'Fresh Prince of Bel Air' checks out life of luxury

September 10, 1990|By David Zurawik | David Zurawik,Sun Television Critic

"Fresh Prince of Bel Air" is the urban version of the "Beverly Hillbillies" fantasy: poor folks suddenly living in the lap of luxury.

The show, which stars rap artist Will Smith as an inner city teen sent to live with wealthy relatives in Bel Air, even has an opening song like "Beverly Hillbillies" that lays out the show's premise before the credits have ended.

Instead of a banjo and "Let me tell you all a story about a man named Jed ...," NBC's show opens tonight at 8 on WMAR-TV (Channel 2) with a rap number. "Ifyou'll just sit right there/I'll tell you how I became the prince of a town called Bel Air," Smith chants. "I got in one little fight, and my mom got scared/She said you're movin' in with your auntie and uncle in Bel Air."

Smith shows up at the mansion-like home of his relatives with a hip-hop sensibility, a street-rap vocabulary, sneakers and baseball cap with the brim turned up. When his uncle's butler calls him "Master William," he says, "Yo, what are you, Robo-butler? This Master William stuff makes it sound like you're back on the plantation."

The humor comes from the clash of cultures and world views -- urban poor vs. suburban upper class -- that ensues. Will Smith (the name of both the character and the actor who plays him) tells a law partner of his Uncle Phillip (James Avery) that he's going to attend the Bel Air Academy. "Oh, Bel Air," the lawyer says, "I fenced there." Smith says, "Fenced, huh? How much youthink we can get for this stereo?" That kind of culture clash.

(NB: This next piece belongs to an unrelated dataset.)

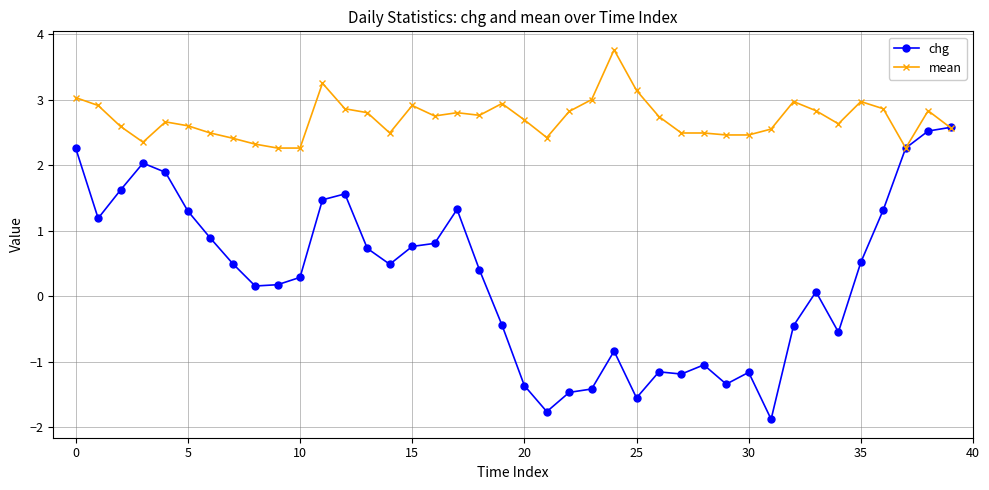

What is the maximum value shown in the chart?

3.8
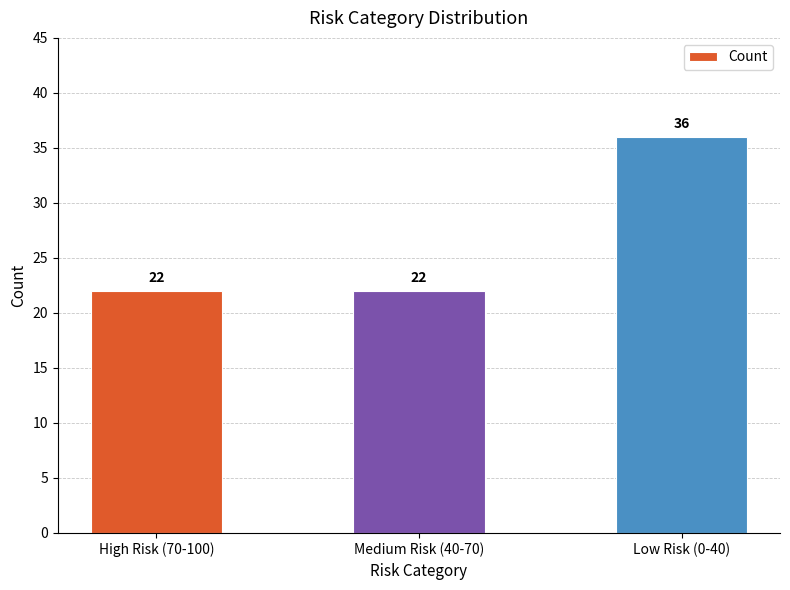

What is the difference between the values at Low Risk (0-40) and Medium Risk (40-70)?

14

"Fresh Prince" is a fascinating piece of sociology. For one thing, much of the humor relies on references to other television shows. There are big laughs (on the laugh track, anyway) when Smith calls the butler "Benson." Smith says his hero is Macolm X, and his preppy cousin, Carlton (Alfonso Ribeiro) says his are "my dad and Bryant Gumbel -- I think he's darn good." It's television as its own frame of reference -- another indication of a popular culture increasingly dominated by television for shared values and memories.

Is it funny? Generally. Does it have heart? Almost. Smith is likable character and actor. When he's in a scene with an actor of Avery's stature, connections are made and emotions are evoked.

Whether "Fresh Prince" ultimately rises or falls depends on how it connects with the audience's enduring fantasy of poor folks suddenly finding themselves living high on the hog. It's off to a promising start.